DataSet - 일반적인 DataSet
Grouped DataSet - Data들이 특정 key로 합쳐진 DataSet
Tuple DataSet - Data가 Tuple 일때.

Map (1 → 1) - DataSet

Map operator는 one to one operator로 1개의 데이터가 들오면, 1개의 데이터만 나갈 수 있습니다. 강제적으로 데이터를 모양을 변경과 동시에 1 대 1에 확실성이 필요 하다면, map operator를 사용 하시면 됩니다.

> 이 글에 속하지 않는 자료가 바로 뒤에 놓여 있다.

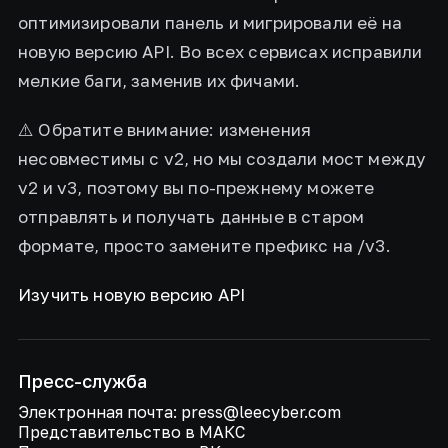
оптимизировали панель и мигрировали её на
новую версию API. Во всех сервисах исправили
мелкие баги, заменив их фичами.
⚠️ Обратите внимание: изменения
несовместимы с v2, но мы создали мост между
v2 и v3, поэтому вы по-прежнему можете
отправлять и получать данные в старом
формате, просто замените префикс на /v3.
Изучить новую версию API
Пресс-служба
Электронная почта: press@leecyber.com
Представительство в МАКС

코드 사용 예제 - String 을 Int로 변환 하는 예제

// Source: "11", "12", "13" 
// Transformation: String to Int
// 결과: 11, 12, 13 
env.fromElements("11", "12", "13")
.map(Integer::parseInt)
.print();

FlatMap (1 → N) - DataSet

Map 과 비슷한 작업을 하지만, one to many operator 입니다. 1개의 데이터로 n개의 데이터를 만들수 있습니다.

코드 사용 예제

// Source: 0, 1, 2 
// Transformation: 넘어온 숫자 만큼 print 하기. (0 은 무시됨)
// 결과: 
// 1
// 2
// 2
env.fromElements(0, 1, 2)
.flatMap((Integer in, Collector<Integer> collector) -> {
    IntStream.range(0, in)
            .forEach((i) -> {
                collector.collect(in);
            });
})
// 아래 return type 같은 경우 java에서만 사용,
// scala에서는 바로 lambda function이 잘 알아듣지만 
// java는... 명시적으로 type을 말해주지않으면 알아 먹질 않는다..
.returns(Types.INT) 
.print();

MapPartition (N → N) - DataSet

FlatMap과 비슷하게 one to many operator 이며, 구동 방법 또한 동일합니다. 다면 flat-map과의 차이점이라면, flat-map 같은 경우 넘어오는 데이터당 지정한 데이터 transform이 실행 되는 반면, map-partition은 해당 partition의 전체를 iterate 할수 있는 interable을 전달 받아 실행 되기 때문에 보다 높은 control이 가능 합니다. Map-partition 같은 경우 bounded stream에서만 사용가능 합니다.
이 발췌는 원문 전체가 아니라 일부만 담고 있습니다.